Right now, your response is only ad hominem. I don't waste time on that.

by Nomad on Fri Feb 8th, 2013 at 04:39:33 AM EST
[ Parent ]
Saying someone is cherry-picking is not ad hominem, it's a criticism of the argument. That argument may rely on the input of climate scientists, while being cherry-picking.
by afew (afew(a in a circle)eurotrib_dot_com) on Fri Feb 8th, 2013 at 04:52:18 AM EST
[ Parent ]
your post is not based on actual scientific facts of climate change.

And even when that's not an ad hominem, it remains irrelevant. On what ground is that comment valid? I've sourced my writings.

by Nomad on Fri Feb 8th, 2013 at 05:39:04 AM EST
[ Parent ]
Upon checking (see below), your first paragraph is worse than cherry-picking: it mis-interprets or mis-represents the linked sources.

*Lunatic*, n.
One whose delusions are out of fashion.
by DoDo on Fri Feb 8th, 2013 at 05:56:09 PM EST
[ Parent ]
a frightening six (2007, here)

You leave the false impression that this number is a number in the same range of estimates that includes numbers between 2 and 4°C. However, as explained in detail in your source, and here too, sensitivity depends on time allowed for indirect effects to play out. We usually talk about shorter-term effects, 6°C is a long-term number.

or even an apocalyptic eight degrees Celsius (2013, here)

Actually, your source says 8 degrees Fahrenheit (4.4°C), and that until 2100, not 2xCO2.

now a stack of science findings that show lesser extremes is beginning to find its way.

Do you mean to imply that findings in that range haven't found their way before?

*Lunatic*, n.
One whose delusions are out of fashion.

by DoDo on Fri Feb 8th, 2013 at 05:52:52 PM EST
By quoting only the mean number and suggesting that it is one of the high-end estimates that were presented in the "years of reports in the media", I think you are mis-representing the linked IPCC report, too. The IPCC report is of course a meta-study, and the studies covered include low-end estimates.

What about Revkin's quoted blog post?

In fact, there is an accumulating body of reviewed, published research shaving away the high end of the range of possible warming estimates from doubled carbon dioxide levels.

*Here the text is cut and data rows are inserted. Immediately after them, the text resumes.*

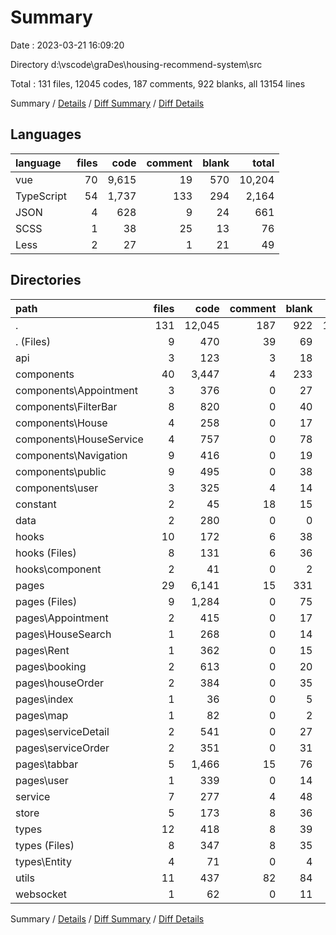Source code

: # Summary

Date : 2023-03-21 16:09:20

Directory d:\\vscode\\graDes\\housing-recommend-system\\src

Total : 131 files,  12045 codes, 187 comments, 922 blanks, all 13154 lines

Summary / [Details](details.md) / [Diff Summary](diff.md) / [Diff Details](diff-details.md)

## Languages
| language | files | code | comment | blank | total |
| :--- | ---: | ---: | ---: | ---: | ---: |
| vue | 70 | 9,615 | 19 | 570 | 10,204 |
| TypeScript | 54 | 1,737 | 133 | 294 | 2,164 |
| JSON | 4 | 628 | 9 | 24 | 661 |
| SCSS | 1 | 38 | 25 | 13 | 76 |
| Less | 2 | 27 | 1 | 21 | 49 |

## Directories
| path | files | code | comment | blank | total |
| :--- | ---: | ---: | ---: | ---: | ---: |
| . | 131 | 12,045 | 187 | 922 | 13,154 |
| . (Files) | 9 | 470 | 39 | 69 | 578 |
| api | 3 | 123 | 3 | 18 | 144 |
| components | 40 | 3,447 | 4 | 233 | 3,684 |
| components\\Appointment | 3 | 376 | 0 | 27 | 403 |
| components\\FilterBar | 8 | 820 | 0 | 40 | 860 |
| components\\House | 4 | 258 | 0 | 17 | 275 |
| components\\HouseService | 4 | 757 | 0 | 78 | 835 |
| components\\Navigation | 9 | 416 | 0 | 19 | 435 |
| components\\public | 9 | 495 | 0 | 38 | 533 |
| components\\user | 3 | 325 | 4 | 14 | 343 |
| constant | 2 | 45 | 18 | 15 | 78 |
| data | 2 | 280 | 0 | 0 | 280 |
| hooks | 10 | 172 | 6 | 38 | 216 |
| hooks (Files) | 8 | 131 | 6 | 36 | 173 |
| hooks\\component | 2 | 41 | 0 | 2 | 43 |
| pages | 29 | 6,141 | 15 | 331 | 6,487 |
| pages (Files) | 9 | 1,284 | 0 | 75 | 1,359 |
| pages\\Appointment | 2 | 415 | 0 | 17 | 432 |
| pages\\HouseSearch | 1 | 268 | 0 | 14 | 282 |
| pages\\Rent | 1 | 362 | 0 | 15 | 377 |
| pages\\booking | 2 | 613 | 0 | 20 | 633 |
| pages\\houseOrder | 2 | 384 | 0 | 35 | 419 |
| pages\\index | 1 | 36 | 0 | 5 | 41 |
| pages\\map | 1 | 82 | 0 | 2 | 84 |
| pages\\serviceDetail | 2 | 541 | 0 | 27 | 568 |
| pages\\serviceOrder | 2 | 351 | 0 | 31 | 382 |
| pages\\tabbar | 5 | 1,466 | 15 | 76 | 1,557 |
| pages\\user | 1 | 339 | 0 | 14 | 353 |
| service | 7 | 277 | 4 | 48 | 329 |
| store | 5 | 173 | 8 | 36 | 217 |
| types | 12 | 418 | 8 | 39 | 465 |
| types (Files) | 8 | 347 | 8 | 35 | 390 |
| types\\Entity | 4 | 71 | 0 | 4 | 75 |
| utils | 11 | 437 | 82 | 84 | 603 |
| websocket | 1 | 62 | 0 | 11 | 73 |

Summary / [Details](details.md) / [Diff Summary](diff.md) / [Diff Details](diff-details.md)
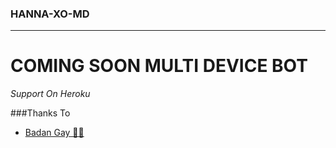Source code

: ### HANNA-XO-MD
********************
# COMING SOON MULTI DEVICE BOT

*Support On Heroku*


###Thanks To
- [Badan Gay 🏳️‍🌈](https://github.com/kingbadan321)
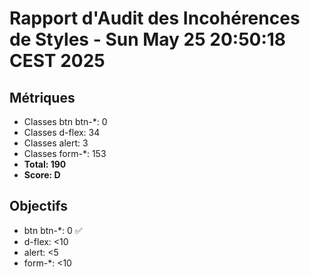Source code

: # Rapport d'Audit des Incohérences de Styles - Sun May 25 20:50:18 CEST 2025

## Métriques
- Classes btn btn-*: 0
- Classes d-flex: 34
- Classes alert: 3
- Classes form-*: 153
- **Total: 190**
- **Score: D**

## Objectifs
- btn btn-*: 0 ✅
- d-flex: <10
- alert: <5
- form-*: <10
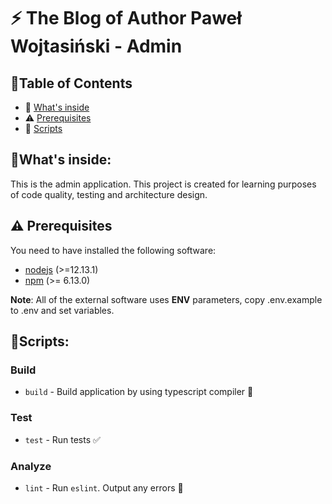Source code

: # ⚡️ The Blog of Author Paweł Wojtasiński - Admin

## 📖Table of Contents

- 👀 [What's inside](#whats-inside)
- ⚠️ [Prerequisites](#%EF%B8%8F-prerequisites)
- 📜 [Scripts](#scripts)

## 👀What's inside:

This is the admin application. This project is created for learning purposes of code quality, testing and architecture design.

## ⚠️ Prerequisites

You need to have installed the following software:

- [nodejs](https://nodejs.org/en/) (>=12.13.1)
- [npm](https://npmjs.com/) (>= 6.13.0)

**Note**: All of the external software uses **ENV** parameters, copy .env.example to .env and set variables.

## 📜Scripts:

### Build

- `build` - Build application by using typescript compiler 👷

### Test

- `test` - Run tests ✅

### Analyze

- `lint` - Run `eslint`. Output any errors 🚨
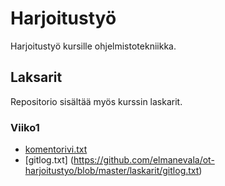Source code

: # Harjoitustyö

Harjoitustyö kursille ohjelmistotekniikka.

## Laksarit

Repositorio sisältää myös kurssin laskarit.

### Viiko1

* [komentorivi.txt](https://github.com/elmanevala/ot-harjoitustyo/blob/master/laskarit/komentorivi.txt)
* [gitlog.txt] (https://github.com/elmanevala/ot-harjoitustyo/blob/master/laskarit/gitlog.txt)
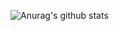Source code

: 
  ![Anurag's github stats](https://github-readme-stats.vercel.app/api?username=sapere4ude&show_icons=true)
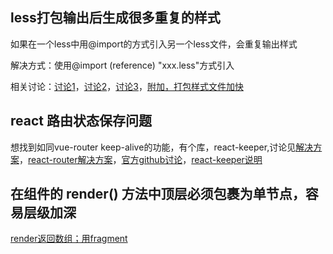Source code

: ## less打包输出后生成很多重复的样式
如果在一个less中用@import的方式引入另一个less文件，会重复输出样式

解决方式：使用@import (reference) "xxx.less"方式引入

相关讨论：[讨论1](https://axiu.me/coding/prevent-less-and-sass-common-part-generate-duplicate-css-code/)，[讨论2](https://github.com/vuejs/vue-loader/issues/110)，[讨论3](https://www.zhihu.com/question/58716465)，[附加，打包样式文件加快](https://juejin.im/post/5aed8ab5f265da0b8f626fa7)

## react 路由状态保存问题
想找到如同vue-router keep-alive的功能，有个库，react-keeper,讨论见[解决方案](https://blog.csdn.net/yuzhongzi81/article/details/79089122)，[react-router解决方案](https://blog.csdn.net/cen_cs/article/details/77977385)，[官方github讨论](https://github.com/facebook/react/issues/12039)，[react-keeper说明](https://zhuanlan.zhihu.com/p/26308250)

## 在组件的 render() 方法中顶层必须包裹为单节点，容易层级加深
[render返回数组；用fragment](https://juejin.im/post/5b2236016fb9a00e9c47cb6b?utm_source=gold_browser_extension)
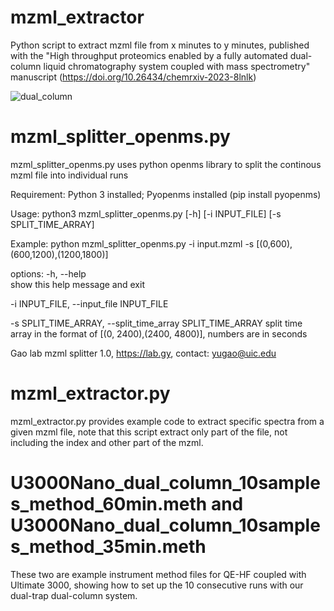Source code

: # mzml_extractor
Python script to extract mzml file from x minutes to y minutes, published with the "High throughput proteomics enabled by a fully automated dual-column liquid chromatography system coupled with mass spectrometry" manuscript (https://doi.org/10.26434/chemrxiv-2023-8lnlk)

![dual_column](https://github.com/Gaolaboratory/mzml_extractor/assets/114178668/c161891a-51b5-4678-9ad9-5f37d0daa4c0)


# mzml_splitter_openms.py
mzml_splitter_openms.py uses python openms library to split the continous mzml file into individual runs

Requirement: Python 3 installed; Pyopenms installed (pip install pyopenms)

Usage: python3 mzml_splitter_openms.py [-h] [-i INPUT_FILE] [-s SPLIT_TIME_ARRAY]

Example: python mzml_splitter_openms.py -i input.mzml -s [(0,600),(600,1200),(1200,1800)]

options:
  -h, --help            
  show this help message and exit
  
  -i INPUT_FILE, --input_file INPUT_FILE
  
  -s SPLIT_TIME_ARRAY, --split_time_array SPLIT_TIME_ARRAY
  split time array in the format of [(0, 2400),(2400, 4800)], numbers are in seconds

Gao lab mzml splitter 1.0, https://lab.gy, contact: yugao@uic.edu


# mzml_extractor.py

mzml_extractor.py provides example code to extract specific spectra from a given mzml file, note that this script extract only part of the file, not including the index and other part of the mzml.


# U3000Nano_dual_column_10samples_method_60min.meth and U3000Nano_dual_column_10samples_method_35min.meth
These two are example instrument method files for QE-HF coupled with Ultimate 3000, showing how to set up the 10 consecutive runs with our dual-trap dual-column system.
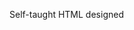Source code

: Self-taught HTML designed
              
 
 
 
      
 
 
                                                                      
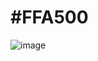 # #FFA500

![image](https://github.com/pr0xy0wlz/FFA500/assets/129412198/ffdf43b2-5eae-4b95-a2d0-d8fe806b0584)
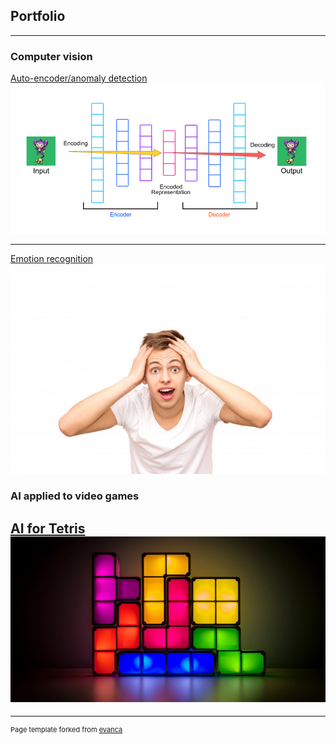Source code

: ## Portfolio

---

### Computer vision

[Auto-encoder/anomaly detection](https://nbviewer.jupyter.org/github/MohamedGassem/Anomaly_detection/blob/main/Anomaly_detection_on_Simpsons_and_Flowers_GASSEM.ipynb)
<img src="images/autoencoder.png?raw=true"/>

---
[Emotion recognition](/Emotion_recognition_on_RAVDESS_dataset.ipynb)
<img src="images/emotion.jpg?raw=true"/>


### AI applied to video games

[AI for Tetris](/ai-for-tetris/)
<img src="images/tetris.jpg?raw=true"/>
---




---
<p style="font-size:11px">Page template forked from <a href="https://github.com/evanca/quick-portfolio">evanca</a></p>
<!-- Remove above link if you don't want to attibute -->
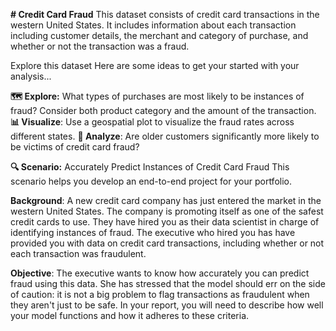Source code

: 
**# Credit Card Fraud**
This dataset consists of credit card transactions in the western United States. 
It includes information about each transaction including customer details, the merchant and category of purchase, and whether or not the transaction was a fraud.

Explore this dataset
Here are some ideas to get your started with your analysis...

**🗺️ Explore:** What types of purchases are most likely to be instances of fraud? Consider both product category and the amount of the transaction.
**📊 Visualize**: Use a geospatial plot to visualize the fraud rates across different states.
**🔎 Analyze**: Are older customers significantly more likely to be victims of credit card fraud?

**🔍 Scenario:** Accurately Predict Instances of Credit Card Fraud
This scenario helps you develop an end-to-end project for your portfolio.

**Background**: A new credit card company has just entered the market in the western United States. The company is promoting itself as one of the safest credit cards to use. They have hired you as their data scientist in charge of identifying instances of fraud. The executive who hired you has have provided you with data on credit card transactions, including whether or not each transaction was fraudulent.

**Objective**: The executive wants to know how accurately you can predict fraud using this data. She has stressed that the model should err on the side of caution: it is not a big problem to flag transactions as fraudulent when they aren't just to be safe. In your report, you will need to describe how well your model functions and how it adheres to these criteria.


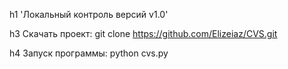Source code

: h1 'Локальный контроль версий v1.0'

h3 Скачать проект:
 git clone https://github.com/Elizeiaz/CVS.git

h4 Запуск программы:
 python cvs.py
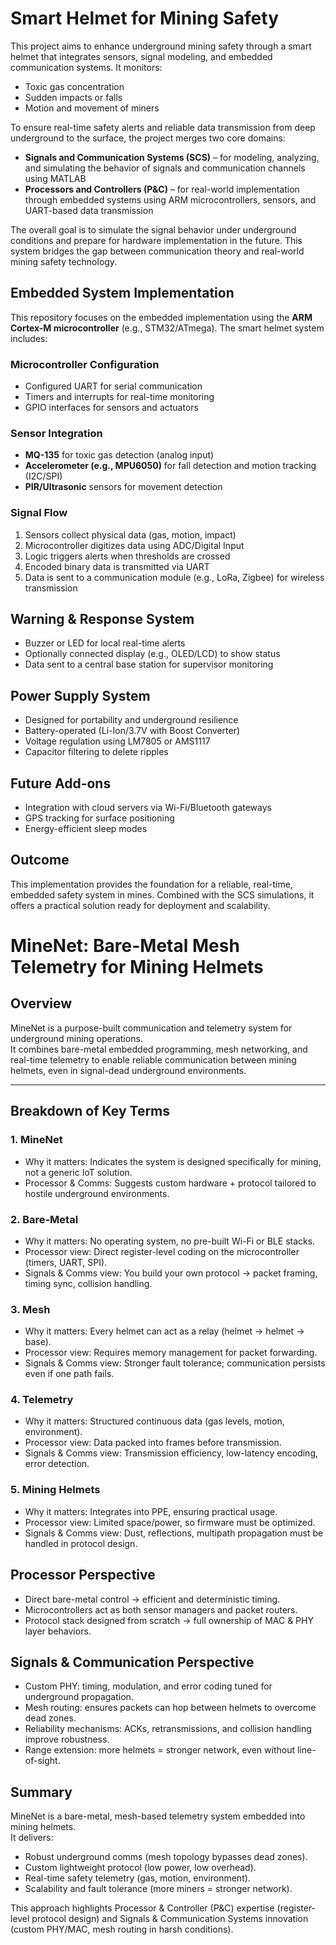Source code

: # Smart Helmet for Mining Safety 

This project aims to enhance underground mining safety through a smart helmet that integrates sensors, signal modeling, and embedded communication systems. It monitors:

- Toxic gas concentration  
- Sudden impacts or falls  
- Motion and movement of miners

To ensure real-time safety alerts and reliable data transmission from deep underground to the surface, the project merges two core domains:

- **Signals and Communication Systems (SCS)** – for modeling, analyzing, and simulating the behavior of signals and communication channels using MATLAB
- **Processors and Controllers (P&C)** – for real-world implementation through embedded systems using ARM microcontrollers, sensors, and UART-based data transmission

The overall goal is to simulate the signal behavior under underground conditions and prepare for hardware implementation in the future. This system bridges the gap between communication theory and real-world mining safety technology.

## Embedded System Implementation
This repository focuses on the embedded implementation using the **ARM Cortex-M microcontroller** (e.g., STM32/ATmega). The smart helmet system includes:

### Microcontroller Configuration
- Configured UART for serial communication
- Timers and interrupts for real-time monitoring
- GPIO interfaces for sensors and actuators

### Sensor Integration
- **MQ-135** for toxic gas detection (analog input)
- **Accelerometer (e.g., MPU6050)** for fall detection and motion tracking (I2C/SPI)
- **PIR/Ultrasonic** sensors for movement detection

### Signal Flow
1. Sensors collect physical data (gas, motion, impact)
2. Microcontroller digitizes data using ADC/Digital Input
3. Logic triggers alerts when thresholds are crossed
4. Encoded binary data is transmitted via UART
5. Data is sent to a communication module (e.g., LoRa, Zigbee) for wireless transmission

## Warning & Response System
- Buzzer or LED for local real-time alerts
- Optionally connected display (e.g., OLED/LCD) to show status
- Data sent to a central base station for supervisor monitoring

## Power Supply System
- Designed for portability and underground resilience
- Battery-operated (Li-Ion/3.7V with Boost Converter)
- Voltage regulation using LM7805 or AMS1117
- Capacitor filtering to delete ripples

## Future Add-ons
- Integration  with cloud servers via Wi-Fi/Bluetooth gateways
- GPS tracking for surface positioning
- Energy-efficient sleep modes

## Outcome
This implementation provides the foundation for a reliable, real-time, embedded safety system in mines. Combined with the SCS simulations, it offers a practical solution ready for deployment and scalability.

# MineNet: Bare-Metal Mesh Telemetry for Mining Helmets

## Overview
MineNet is a purpose-built communication and telemetry system for underground mining operations.  
It combines bare-metal embedded programming, mesh networking, and real-time telemetry to enable reliable communication between mining helmets, even in signal-dead underground environments.

---

## Breakdown of Key Terms

### 1. MineNet
- Why it matters: Indicates the system is designed specifically for mining, not a generic IoT solution.  
- Processor & Comms: Suggests custom hardware + protocol tailored to hostile underground environments.

### 2. Bare-Metal
- Why it matters: No operating system, no pre-built Wi-Fi or BLE stacks.  
- Processor view: Direct register-level coding on the microcontroller (timers, UART, SPI).  
- Signals & Comms view: You build your own protocol → packet framing, timing sync, collision handling.

### 3. Mesh
- Why it matters: Every helmet can act as a relay (helmet → helmet → base).  
- Processor view: Requires memory management for packet forwarding.  
- Signals & Comms view: Stronger fault tolerance; communication persists even if one path fails.

### 4. Telemetry
- Why it matters: Structured continuous data (gas levels, motion, environment).  
- Processor view: Data packed into frames before transmission.  
- Signals & Comms view: Transmission efficiency, low-latency encoding, error detection.

### 5. Mining Helmets
- Why it matters: Integrates into PPE, ensuring practical usage.  
- Processor view: Limited space/power, so firmware must be optimized.  
- Signals & Comms view: Dust, reflections, multipath propagation must be handled in protocol design.


## Processor Perspective
- Direct bare-metal control → efficient and deterministic timing.
- Microcontrollers act as both sensor managers and packet routers.
- Protocol stack designed from scratch → full ownership of MAC & PHY layer behaviors.

## Signals & Communication Perspective
- Custom PHY: timing, modulation, and error coding tuned for underground propagation.  
- Mesh routing: ensures packets can hop between helmets to overcome dead zones.  
- Reliability mechanisms: ACKs, retransmissions, and collision handling improve robustness.  
- Range extension: more helmets = stronger network, even without line-of-sight.


## Summary
MineNet is a bare-metal, mesh-based telemetry system embedded into mining helmets.  
It delivers:
- Robust underground comms (mesh topology bypasses dead zones).  
- Custom lightweight protocol (low power, low overhead).  
- Real-time safety telemetry (gas, motion, environment).  
- Scalability and fault tolerance (more miners = stronger network).  

This approach highlights Processor & Controller (P&C) expertise (register-level protocol design) and Signals & Communication Systems innovation (custom PHY/MAC, mesh routing in harsh conditions).

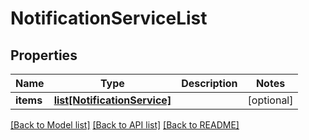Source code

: # NotificationServiceList

## Properties
Name | Type | Description | Notes
------------ | ------------- | ------------- | -------------
**items** | [**list[NotificationService]**](NotificationService.md) |  | [optional] 

[[Back to Model list]](../README.md#documentation-for-models) [[Back to API list]](../README.md#documentation-for-api-endpoints) [[Back to README]](../README.md)


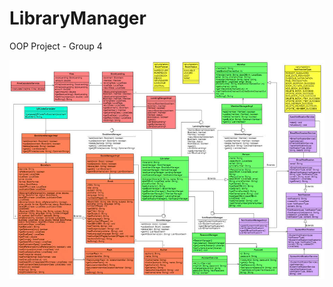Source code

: # LibraryManager
OOP Project - Group 4 


![Image Alt](https://github.com/ducahn2004/LibraryManager/blob/322a94f79e96266463a1251da1337d8198af7e7b/UMLOOP.jpg)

The first link goes to this graph showing some new research:

It's easy to see how Revkin was compelled to conclude a tendency here. However,

  1. six of the results shown are results obtained with different methods and revisions by the same research team;
  2. for another research with several scenarios, Aldrin et al (2012), the diagram shows only the result of a single scenario (the one without aerosols) and ignores others with much higher means;
  3. this diagram doesn't include the high-end result of Fasullo and Trenberth (2012) (the subject of your second link).

In other words, whoever made the comparison diagram was cherry-picking.

The high end shaved away according to Revkin's second link is the change from this in the IPCC 4th Assessment Report:

Values substantially higher than 4.5°C cannot be excluded, but agreement of models with observations is not as good for those values.

...to this in the leaked 5th Assessment Report:

Equilibrium climate sensitivity greater than about 6°C-7°C is very unlikely.

Hardly a significant change, and certainly not something shaving away at estimates with a mean around 4°C.

*Lunatic*, n.
One whose delusions are out of fashion.

by DoDo on Sat Feb 9th, 2013 at 06:29:07 AM EST
[ Parent ]
For the interested; this article discusses Annan's comments and a number of the studies in the second diagram, finding reasons to suspect that they are under-estimates. This is also interesting: Schmittner et al. acknowledge such an effect (which needs further research). Finally, in the last paragraph of chapter 4 in Ring et al. (2012), the authors echo asdf.

*Lunatic*, n.
One whose delusions are out of fashion.